JOB:
Your answer must be an exact transcription of the data, with every picture omitted.

[Document images with source code]
BEGIN

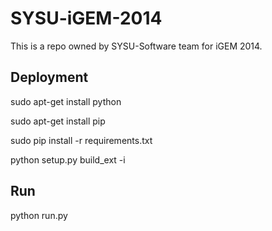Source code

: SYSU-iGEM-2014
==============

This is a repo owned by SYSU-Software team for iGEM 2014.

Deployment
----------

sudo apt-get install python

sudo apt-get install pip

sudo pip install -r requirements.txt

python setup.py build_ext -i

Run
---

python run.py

END

ANSWER FOR THIS EXERCISE:
Source code

: SYSU-iGEM-2014
==============

This is a repo owned by SYSU-Software team for iGEM 2014.

Deployment
----------

sudo apt-get install python

sudo apt-get install pip

sudo pip install -r requirements.txt

python setup.py build_ext -i

Run
---

python run.py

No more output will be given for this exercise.